**Directive**
Rewrite the transcribed lines of every item, changing each occurrence of "Producto" to "Artículo" and leaving all other text as it stands. Omit the pictures from your answer.

Transcribed page text:
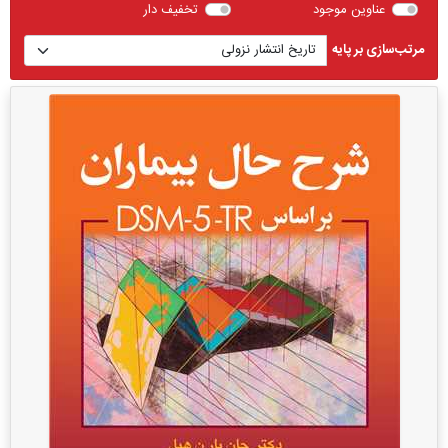
عناوین موجود
تخفیف دار
مرتب‌سازی بر پایه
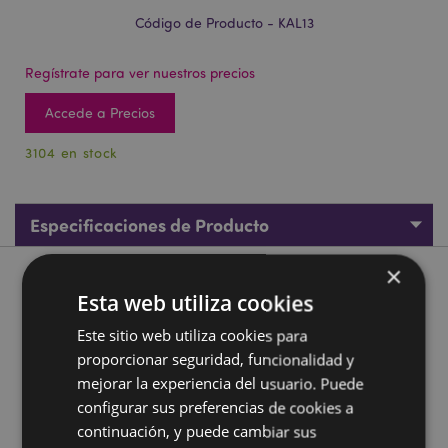
Código de Producto - KAL13
Regístrate para ver nuestros precios
Accede a Precios
3104 en stock
Especificaciones de Producto
×
Descripción de Producto
Esta web utiliza cookies
Este sitio web utiliza cookies para
Caleidoscopio Space Cadet
proporcionar seguridad, funcionalidad y
Material:
Poliestireno, Acrílico, Cartón y Papel
mejorar la experiencia del usuario. Puede
Marcado CE/UKCA:
Sí
configurar sus preferencias de cookies a
No Apto de:
0 - 3 Años
continuación, y puede cambiar sus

**Answer to the exercise**
عناوین موجود
تخفیف دار
مرتب‌سازی بر پایه
Código de Artículo - KAL13
Regístrate para ver nuestros precios
Accede a Precios
3104 en stock
Especificaciones de Artículo
×
Descripción de Artículo
Esta web utiliza cookies
Este sitio web utiliza cookies para
Caleidoscopio Space Cadet
proporcionar seguridad, funcionalidad y
Material:
Poliestireno, Acrílico, Cartón y Papel
mejorar la experiencia del usuario. Puede
Marcado CE/UKCA:
Sí
configurar sus preferencias de cookies a
No Apto de:
0 - 3 Años
continuación, y puede cambiar sus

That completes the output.